Requisitos del ejercicio ::
Extrae del fragmento sobre la moralidad política la parte que comienza con "Claro, mezclo unas" y continúa hasta "contribuye a agravarlos.", sin alterar ni una palabra.

Fragmento de texto ::

┏━━

Claro, mezclo unas cosas con otras porque todas están relacionadas: las tardanzas en protección civil y la falta de cariño hacia las víctimas mostrada por nuestro Parlamento -o por parte de él, para ser exactos: la parte izquierda del hemiciclo, contemplada desde la presidencia--; o las demoras en pedir precauciones a la población y el interés puesto exclusivamente en asegurarse el poder. De la misma manera que la orden dictada por un juez para que la guardia civil registre la Fiscalía General del Estado no puede desligarse de la marcha irregular de ese Estado, en el que fallan la división de poderes, la seguridad jurídica y la claridad para con los gobernados. La falta de moralidad política no provoca los desastres naturales, pero contribuye a agravarlos.
Y, sobre todo, cuando un país va dejando de funcionar es porque quien lo gobierna está interesado, o distraído, con otras cosas. Siempre relacionadas, claro, con ese acaparamiento del poder, que hace que el grupo dominante ocupe cada vez más parcelas institucionales, ceda cada vez más influencia a las exigencias de los amigos (o socios, aunque no sean tan amigos) y escatime presencia a los enemigos (porque la oposición, o los simplemente críticos, se han convertido en enemigos).

┗━━

Material mostrado ::
┏━━

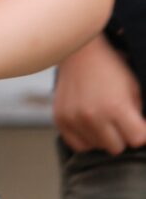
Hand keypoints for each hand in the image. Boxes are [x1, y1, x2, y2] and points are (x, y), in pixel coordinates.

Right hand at [54, 34, 145, 153]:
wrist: (79, 51)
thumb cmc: (110, 67)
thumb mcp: (133, 87)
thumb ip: (138, 115)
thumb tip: (140, 136)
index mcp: (115, 107)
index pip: (138, 140)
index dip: (140, 132)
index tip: (137, 124)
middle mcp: (92, 116)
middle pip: (117, 148)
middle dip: (121, 135)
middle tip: (117, 118)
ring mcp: (74, 118)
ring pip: (98, 147)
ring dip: (103, 136)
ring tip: (101, 115)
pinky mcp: (60, 119)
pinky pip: (79, 145)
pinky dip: (86, 138)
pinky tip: (89, 122)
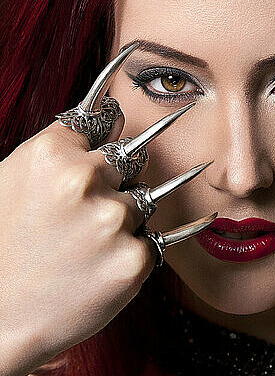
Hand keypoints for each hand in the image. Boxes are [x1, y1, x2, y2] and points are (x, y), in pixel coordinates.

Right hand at [0, 45, 215, 375]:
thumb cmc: (4, 244)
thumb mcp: (16, 179)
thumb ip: (65, 147)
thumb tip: (114, 115)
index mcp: (53, 152)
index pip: (106, 120)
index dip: (105, 137)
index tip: (117, 131)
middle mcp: (87, 179)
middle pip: (133, 157)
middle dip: (118, 179)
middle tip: (86, 213)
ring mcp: (115, 220)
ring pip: (147, 199)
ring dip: (128, 217)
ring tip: (85, 247)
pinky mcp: (136, 260)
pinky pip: (158, 238)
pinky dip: (140, 247)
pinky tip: (116, 256)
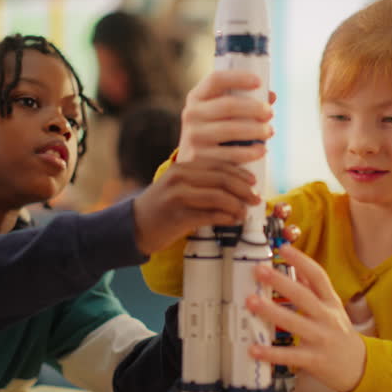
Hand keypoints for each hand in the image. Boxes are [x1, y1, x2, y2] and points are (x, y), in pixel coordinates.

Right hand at [132, 157, 259, 253]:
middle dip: (243, 189)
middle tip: (256, 199)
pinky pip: (210, 215)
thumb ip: (200, 181)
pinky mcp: (179, 217)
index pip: (218, 165)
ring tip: (244, 212)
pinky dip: (226, 218)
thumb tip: (236, 184)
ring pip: (218, 197)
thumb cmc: (162, 207)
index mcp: (182, 167)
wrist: (135, 226)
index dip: (239, 173)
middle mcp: (179, 178)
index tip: (253, 182)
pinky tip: (233, 221)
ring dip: (237, 205)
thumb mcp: (178, 186)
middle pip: (221, 179)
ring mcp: (178, 197)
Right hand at [178, 70, 274, 163]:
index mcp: (196, 97)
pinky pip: (231, 153)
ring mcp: (194, 136)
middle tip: (270, 113)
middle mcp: (191, 114)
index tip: (259, 82)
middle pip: (227, 105)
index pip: (216, 80)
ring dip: (256, 130)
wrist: (191, 164)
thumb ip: (241, 101)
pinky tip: (262, 150)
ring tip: (270, 131)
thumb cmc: (212, 131)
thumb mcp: (218, 113)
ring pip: (231, 129)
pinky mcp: (199, 158)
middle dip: (254, 108)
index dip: (238, 78)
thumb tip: (271, 96)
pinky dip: (250, 152)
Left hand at [244, 244, 366, 391]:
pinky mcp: (314, 360)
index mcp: (331, 303)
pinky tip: (254, 348)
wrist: (360, 367)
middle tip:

┗━━

Solución del problema ::
Claro, mezclo unas cosas con otras porque todas están relacionadas: las tardanzas en protección civil y la falta de cariño hacia las víctimas mostrada por nuestro Parlamento -o por parte de él, para ser exactos: la parte izquierda del hemiciclo, contemplada desde la presidencia--; o las demoras en pedir precauciones a la población y el interés puesto exclusivamente en asegurarse el poder. De la misma manera que la orden dictada por un juez para que la guardia civil registre la Fiscalía General del Estado no puede desligarse de la marcha irregular de ese Estado, en el que fallan la división de poderes, la seguridad jurídica y la claridad para con los gobernados. La falta de moralidad política no provoca los desastres naturales, pero contribuye a agravarlos.